# TASK DESCRIPTION:
Please output the lines shown below exactly as they appear.

━━ GIVEN RECORDS

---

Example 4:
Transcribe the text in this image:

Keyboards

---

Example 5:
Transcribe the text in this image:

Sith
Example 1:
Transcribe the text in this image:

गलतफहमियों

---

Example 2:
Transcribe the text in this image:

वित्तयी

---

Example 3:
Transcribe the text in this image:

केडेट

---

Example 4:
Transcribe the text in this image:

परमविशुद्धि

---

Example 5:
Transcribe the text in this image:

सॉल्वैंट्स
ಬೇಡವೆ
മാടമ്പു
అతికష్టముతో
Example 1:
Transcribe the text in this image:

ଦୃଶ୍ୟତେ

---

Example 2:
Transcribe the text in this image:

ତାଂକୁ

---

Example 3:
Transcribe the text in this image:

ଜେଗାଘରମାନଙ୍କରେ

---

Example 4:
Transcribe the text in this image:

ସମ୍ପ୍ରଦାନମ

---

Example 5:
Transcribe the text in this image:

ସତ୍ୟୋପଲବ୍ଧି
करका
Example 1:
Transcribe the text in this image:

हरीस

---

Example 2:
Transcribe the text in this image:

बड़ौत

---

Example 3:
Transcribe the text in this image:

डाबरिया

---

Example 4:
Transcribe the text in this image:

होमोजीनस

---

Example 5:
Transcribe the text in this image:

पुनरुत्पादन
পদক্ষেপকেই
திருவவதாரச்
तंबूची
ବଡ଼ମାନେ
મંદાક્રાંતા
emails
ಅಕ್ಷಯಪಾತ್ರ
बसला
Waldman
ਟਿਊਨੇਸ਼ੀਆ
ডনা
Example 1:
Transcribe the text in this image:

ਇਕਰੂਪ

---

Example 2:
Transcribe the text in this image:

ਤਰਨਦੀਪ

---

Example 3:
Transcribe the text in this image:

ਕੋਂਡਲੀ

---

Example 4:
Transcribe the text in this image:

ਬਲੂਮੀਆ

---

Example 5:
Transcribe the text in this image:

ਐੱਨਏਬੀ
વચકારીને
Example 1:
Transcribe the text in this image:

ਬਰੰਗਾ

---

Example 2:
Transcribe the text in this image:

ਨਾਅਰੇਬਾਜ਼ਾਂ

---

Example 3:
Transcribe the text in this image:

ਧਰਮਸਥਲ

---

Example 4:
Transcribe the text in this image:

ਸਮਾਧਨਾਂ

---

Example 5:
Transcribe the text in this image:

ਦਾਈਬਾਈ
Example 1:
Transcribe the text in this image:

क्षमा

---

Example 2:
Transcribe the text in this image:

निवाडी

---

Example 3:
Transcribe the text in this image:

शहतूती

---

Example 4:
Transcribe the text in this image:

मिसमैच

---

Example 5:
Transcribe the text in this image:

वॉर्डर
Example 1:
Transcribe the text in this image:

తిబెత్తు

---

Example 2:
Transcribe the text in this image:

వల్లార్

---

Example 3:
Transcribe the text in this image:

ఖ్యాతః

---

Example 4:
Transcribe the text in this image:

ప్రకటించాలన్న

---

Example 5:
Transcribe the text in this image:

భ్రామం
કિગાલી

━━━━

# SOLUTION FOR THIS PROBLEM:
---

Example 4:
Transcribe the text in this image:

Keyboards

---

Example 5:
Transcribe the text in this image:

Sith
Example 1:
Transcribe the text in this image:

गलतफहमियों

---

Example 2:
Transcribe the text in this image:

वित्तयी

---

Example 3:
Transcribe the text in this image:

केडेट

---

Example 4:
Transcribe the text in this image:

परमविशुद्धि

---

Example 5:
Transcribe the text in this image:

सॉल्वैंट्स
ಬೇಡವೆ
മാടമ്പു
అతికష్టముతో
Example 1:
Transcribe the text in this image:

ଦୃଶ୍ୟତେ

---

Example 2:
Transcribe the text in this image:

ତାଂକୁ

---

Example 3:
Transcribe the text in this image:

ଜେଗାଘରମାନଙ୍କରେ

---

Example 4:
Transcribe the text in this image:

ସମ୍ପ୍ରଦାନମ

---

Example 5:
Transcribe the text in this image:

ସତ୍ୟୋପଲବ୍ଧି
करका
Example 1:
Transcribe the text in this image:

हरीस

---

Example 2:
Transcribe the text in this image:

बड़ौत

---

Example 3:
Transcribe the text in this image:

डाबरिया

---

Example 4:
Transcribe the text in this image:

होमोजीनस

---

Example 5:
Transcribe the text in this image:

पुनरुत्पादन
পদক্ষেপকেই
திருவவதாரச்
तंबूची
ବଡ଼ମାନେ
મંદાક્રાંતા
emails
ಅಕ್ಷಯಪಾತ್ರ
बसला
Waldman
ਟਿਊਨੇਸ਼ੀਆ
ডনা
Example 1:
Transcribe the text in this image:

ਇਕਰੂਪ

---

Example 2:
Transcribe the text in this image:

ਤਰਨਦੀਪ

---

Example 3:
Transcribe the text in this image:

ਕੋਂਡਲੀ

---

Example 4:
Transcribe the text in this image:

ਬਲੂਮੀਆ

---

Example 5:
Transcribe the text in this image:

ਐੱਨਏਬੀ
વચકારીને
Example 1:
Transcribe the text in this image:

ਬਰੰਗਾ

---

Example 2:
Transcribe the text in this image:

ਨਾਅਰੇਬਾਜ਼ਾਂ

---

Example 3:
Transcribe the text in this image:

ਧਰਮਸਥਲ

---

Example 4:
Transcribe the text in this image:

ਸਮਾਧਨਾਂ

---

Example 5:
Transcribe the text in this image:

ਦਾਈਬਾਈ
Example 1:
Transcribe the text in this image:

क्षमा

---

Example 2:
Transcribe the text in this image:

निवाडी

---

Example 3:
Transcribe the text in this image:

शहतूती

---

Example 4:
Transcribe the text in this image:

मिसमैच

---

Example 5:
Transcribe the text in this image:

वॉर्डर
Example 1:
Transcribe the text in this image:

తిబెత్తు

---

Example 2:
Transcribe the text in this image:

వల్లార్

---

Example 3:
Transcribe the text in this image:

ఖ్యాతః

---

Example 4:
Transcribe the text in this image:

ప్రకటించాలన్న

---

Example 5:
Transcribe the text in this image:

భ్రామం
કિગાલી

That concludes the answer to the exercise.